### EXCERPT PROVIDED
It’s difficult, as a fan, to lose out on the chance to see a long-awaited show. But it’s even more difficult for musicians, whose livelihood is based on the ability to tour and perform. It’s not just their passion, although that’s part of it, too; in the age of streaming and concurrent deflating music sales, for many musicians, touring — and the ticket and merchandise sales from those shows — is where the money is.
“Artists have become more dependent on touring revenue over the past few years as streaming revenue is usually only meaningful for the top handful of artists,” explained Josh Kim of the independent music sales platform Bandcamp. “So this hit to touring revenue is huge, especially for independent artists.”
The postponed tours and canceled shows have left both artists and their record labels in a tight spot financially. Which is why it’s especially encouraging that independent record labels, relief groups, and industry-related companies such as Fender and the Recording Academy are now supporting virtual “music festivals.” These events support artists by offering direct channels through which fans can help them get paid.

### ASSIGNED TASK A
Reproduce word for word the part of the passage on musicians' touring revenue from "The postponed tours" up to and including "them get paid.".
### ASSIGNED TASK B
In the passage on musicians' touring revenue, what organization is Josh Kim with?
The records that follow come from a separate source.

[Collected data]
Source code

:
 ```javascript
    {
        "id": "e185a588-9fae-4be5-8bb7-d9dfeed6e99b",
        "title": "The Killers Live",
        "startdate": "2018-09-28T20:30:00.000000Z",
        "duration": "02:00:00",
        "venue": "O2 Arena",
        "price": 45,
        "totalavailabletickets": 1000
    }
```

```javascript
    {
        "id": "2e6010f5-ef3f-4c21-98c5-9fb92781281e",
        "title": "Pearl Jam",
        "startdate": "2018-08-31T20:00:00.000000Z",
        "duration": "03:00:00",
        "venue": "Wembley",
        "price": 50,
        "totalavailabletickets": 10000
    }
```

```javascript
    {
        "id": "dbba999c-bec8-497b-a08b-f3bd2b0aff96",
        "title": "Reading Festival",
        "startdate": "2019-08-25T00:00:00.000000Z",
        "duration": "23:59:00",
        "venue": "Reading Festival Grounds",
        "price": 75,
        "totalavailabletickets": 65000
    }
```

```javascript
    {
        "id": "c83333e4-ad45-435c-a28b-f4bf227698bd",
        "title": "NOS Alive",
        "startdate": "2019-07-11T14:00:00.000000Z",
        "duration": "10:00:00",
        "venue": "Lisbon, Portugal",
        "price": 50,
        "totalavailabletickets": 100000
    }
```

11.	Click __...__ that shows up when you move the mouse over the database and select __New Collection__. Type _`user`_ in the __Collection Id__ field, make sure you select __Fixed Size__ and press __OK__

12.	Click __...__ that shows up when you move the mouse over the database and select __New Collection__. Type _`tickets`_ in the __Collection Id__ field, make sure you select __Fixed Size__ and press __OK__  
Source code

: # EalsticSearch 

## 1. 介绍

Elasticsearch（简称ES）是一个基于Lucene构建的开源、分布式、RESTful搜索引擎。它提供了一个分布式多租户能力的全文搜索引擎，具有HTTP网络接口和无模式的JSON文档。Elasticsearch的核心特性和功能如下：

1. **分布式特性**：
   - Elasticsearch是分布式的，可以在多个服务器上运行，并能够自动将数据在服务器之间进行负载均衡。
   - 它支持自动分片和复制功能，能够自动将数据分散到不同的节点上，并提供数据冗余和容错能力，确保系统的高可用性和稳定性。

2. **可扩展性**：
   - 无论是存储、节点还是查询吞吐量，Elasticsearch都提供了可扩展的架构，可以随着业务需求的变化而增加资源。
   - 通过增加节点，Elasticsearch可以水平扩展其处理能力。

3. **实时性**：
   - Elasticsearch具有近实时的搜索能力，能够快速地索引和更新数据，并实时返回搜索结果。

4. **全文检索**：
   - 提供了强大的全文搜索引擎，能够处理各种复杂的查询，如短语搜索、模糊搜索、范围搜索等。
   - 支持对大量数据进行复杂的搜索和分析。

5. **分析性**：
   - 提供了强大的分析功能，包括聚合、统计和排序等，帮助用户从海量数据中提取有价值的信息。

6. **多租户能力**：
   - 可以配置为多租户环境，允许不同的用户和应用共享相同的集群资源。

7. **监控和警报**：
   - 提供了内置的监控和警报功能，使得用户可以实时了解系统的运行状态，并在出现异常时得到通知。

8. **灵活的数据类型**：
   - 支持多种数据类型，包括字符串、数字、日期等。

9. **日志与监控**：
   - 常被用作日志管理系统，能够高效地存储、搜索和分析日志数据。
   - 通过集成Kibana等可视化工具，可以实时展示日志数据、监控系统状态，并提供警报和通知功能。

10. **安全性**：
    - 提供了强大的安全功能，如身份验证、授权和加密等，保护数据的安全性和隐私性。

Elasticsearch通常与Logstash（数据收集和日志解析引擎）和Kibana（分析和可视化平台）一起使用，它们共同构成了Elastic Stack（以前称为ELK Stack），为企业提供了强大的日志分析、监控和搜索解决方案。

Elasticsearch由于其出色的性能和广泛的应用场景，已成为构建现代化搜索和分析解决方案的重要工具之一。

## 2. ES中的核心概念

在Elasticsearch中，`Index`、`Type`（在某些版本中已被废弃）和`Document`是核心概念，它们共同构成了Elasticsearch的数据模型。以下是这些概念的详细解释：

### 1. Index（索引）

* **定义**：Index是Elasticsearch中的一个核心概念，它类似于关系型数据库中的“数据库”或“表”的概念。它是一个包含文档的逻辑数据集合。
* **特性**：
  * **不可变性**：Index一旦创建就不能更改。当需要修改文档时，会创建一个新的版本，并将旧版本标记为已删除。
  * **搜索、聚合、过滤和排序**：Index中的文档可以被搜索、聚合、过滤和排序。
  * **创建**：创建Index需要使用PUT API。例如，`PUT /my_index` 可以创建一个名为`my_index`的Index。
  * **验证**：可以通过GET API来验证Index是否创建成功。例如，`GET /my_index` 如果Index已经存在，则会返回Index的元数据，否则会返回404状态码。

### WRITTEN RESPONSE A
The postponed tours and canceled shows have left both artists and their record labels in a tight spot financially. Which is why it’s especially encouraging that independent record labels, relief groups, and industry-related companies such as Fender and the Recording Academy are now supporting virtual “music festivals.” These events support artists by offering direct channels through which fans can help them get paid.

### WRITTEN RESPONSE B
The independent music sales platform Bandcamp.